# [PROBLEM DETAILS]
Please write the next part of the essay below about aging and living in the present moment, starting right after its final sentence.

___ SOURCE EXTRACT ___

Recently I heard someone say that we are always older than we think we are. Often I find myself thinking I am “young”. (I know, those of you who are saying, “you ARE young”…are ALSO young in this analogy. Please replace my age with yours for this exercise. ) For example, although we are now both in our 40’s, each time if visit with my older brother, I end up in a headlock. Not kidding. We behave as if we are 8 and 14 respectively. Each time I see a softball, I feel 18 years old as if I have the agility to gun a throw from the plate to second base from a squat the same way I always did. When my husband asks me to help him carry something heavy, I think, sure, I can do that! (I am literally laughing out loud right now because, no, I can no longer carry heavy things. We now knock on our neighbor’s doors…ahem, our younger neighbor’s doors, to help.)

But really, I am not 8. I am not 18 or 22. Although that girl is part of me, I am 40 and it is today, and this moment is now…gone.

Practicing living in the present moment is essential. This is absolutely a practice I continue to embrace regularly. The concept of temporary helps me to relish the present moments that are pleasant and to dilute the experiences that are not. Times I find myself overwhelmed and not wanting to carry on, I remind myself that this time is temporary. I will not always feel this way. I will not always be able bodied to work. I will not always be privileged to work with children, etc. It helps to keep a balanced perspective on living in the present moment yet not to be swept away when the present moment is difficult.

But an even grander practice, is to mediate. Meditating will actually create space in the brain, which may currently be occupied with stressors, so that we can in fact live in the present moment.

Let me give you an example from this week.

It was a week for which I felt work requirements were extraordinarily high. I did not get home in time to go to my workout on any day of the week. I ate poorly and slept poorly.

Mid-week, Josie came into our room in the middle of the night complaining about her ear. She was whining and crying. Waking from deep sleep is problematic for many reasons, but waking and then attempting to care for a sick child is a great challenge. I attempted to calm her. I walked downstairs and made a water with ice and got some Tylenol which she of course refused to take. I encouraged her to smell the medicine, which literally smelled like candy (which again transported me back to my childhood dinner table where my dad continually attempted to convince us kids that any dinner served, including cod, tasted like candy). Although she took a good whiff, she still refused the medicine. I let it go, I got her snuggled in our bed, perched her head on a pillow, and then, we both fell back to sleep.

___ INFORMATION SHOWN ___

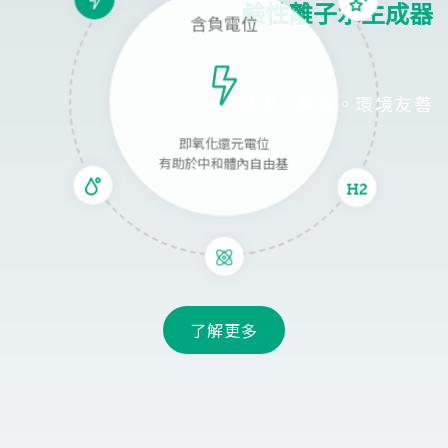
鹼性離子水生成器
含負電位
健康。美容。環境友善
即氧化還元電位
有助於中和體內自由基
了解更多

___

# [RESPONSE]
It was two days later that my husband thanked me for caring for her with such gentle kindness in the middle of the night that I had any reason to even think about it. This was another concrete example of how meditation is chaning my brain…for the better.

Think about my daughter. How did she feel about her mom in the night? Maybe she felt cared for? Heard? Loved? In a time prior to my meditation practices, I may have rolled my eyes. I may have yelled, “take the medicine.” I know I would not have been as calm as I was to give her the care and attention she needed in that present moment. In turn, think about how I felt in that moment; calm, loving, giving, and when I look back I have no regrets for behaving poorly. Meditation can help open our minds to living, and living well, in any moment.

Josie is temporary. I am temporary. This moment is temporary. I would rather get the most bang for my buck in these moments striving to pull all the love and happiness from each second…each moment than accepting the contrary. I want to leave anger and stress out of the equation as well as out of the memory.

Get your Wonder Woman suit on people. Plug your nose and shout, “Jackpot Baby.” Give someone extra kisses and attention today. Enjoy today. Find the beauty in one moment. And if you are struggling, your experience is temporary too. Carry on moving forward and you will find better days. Better days are a guarantee. It is one of the only truths of this world, that this moment is now…gone.